[Dataset records]
-- Opening Marker --
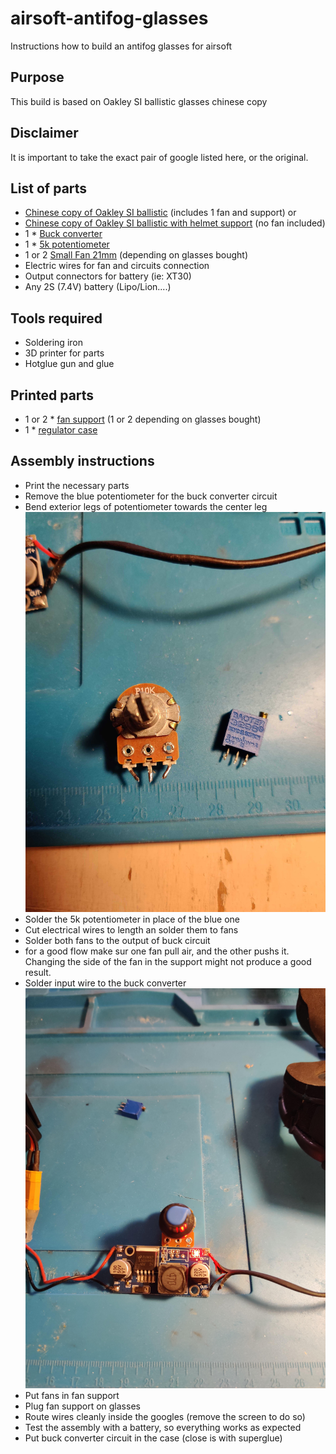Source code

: # airsoft-antifog-glasses
Instructions how to build an antifog glasses for airsoft

## Purpose

This build is based on Oakley SI ballistic glasses chinese copy


## Disclaimer

It is important to take the exact pair of google listed here, or the original.

## List of parts

- [Chinese copy of Oakley SI ballistic](https://a.aliexpress.com/_EyxQSQt) (includes 1 fan and support)
or
- [Chinese copy of Oakley SI ballistic with helmet support](https://a.aliexpress.com/_EycWlfP) (no fan included)
- 1 * [Buck converter](https://a.aliexpress.com/_EGvoNsp)
- 1 * [5k potentiometer](https://a.aliexpress.com/_Exazmhr)
- 1 or 2 [Small Fan 21mm](https://a.aliexpress.com/_EwjtQF7) (depending on glasses bought)
- Electric wires for fan and circuits connection
- Output connectors for battery (ie: XT30)
- Any 2S (7.4V) battery (Lipo/Lion....)

## Tools required

- Soldering iron
- 3D printer for parts
- Hotglue gun and glue

## Printed parts

- 1 or 2 * [fan support](printed_parts/Support%20ventilateur%20lunettes%20v66.stl) (1 or 2 depending on glasses bought)
- 1 * [regulator case](printed_parts/boite%20r%C3%A9gulateur%20v14.stl)

## Assembly instructions

- Print the necessary parts
- Remove the blue potentiometer for the buck converter circuit
- Bend exterior legs of potentiometer towards the center leg
![like this](images/img_20221105_193055-1.jpg)
- Solder the 5k potentiometer in place of the blue one
- Cut electrical wires to length an solder them to fans
- Solder both fans to the output of buck circuit
- for a good flow make sur one fan pull air, and the other pushs it. Changing the side of the fan in the support might not produce a good result.
- Solder input wire to the buck converter
![You should have something like this](images/IMG_20221105_192808.jpg)
- Put fans in fan support
- Plug fan support on glasses
- Route wires cleanly inside the googles (remove the screen to do so)
- Test the assembly with a battery, so everything works as expected
- Put buck converter circuit in the case (close is with superglue)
-- Closing Marker --
What to work on: Look through the data above and return exactly the lines from the one that contains "- 1 * [Buck" to the one that contains "## Printed parts", inclusive, with nothing else.

Expected output:
- 1 * [Buck converter](https://a.aliexpress.com/_EGvoNsp)
- 1 * [5k potentiometer](https://a.aliexpress.com/_Exazmhr)
- 1 or 2 [Small Fan 21mm](https://a.aliexpress.com/_EwjtQF7) (depending on glasses bought)
- Electric wires for fan and circuits connection
- Output connectors for battery (ie: XT30)
- Any 2S (7.4V) battery (Lipo/Lion....)

## Tools required

- Soldering iron
- 3D printer for parts
- Hotglue gun and glue

## Printed parts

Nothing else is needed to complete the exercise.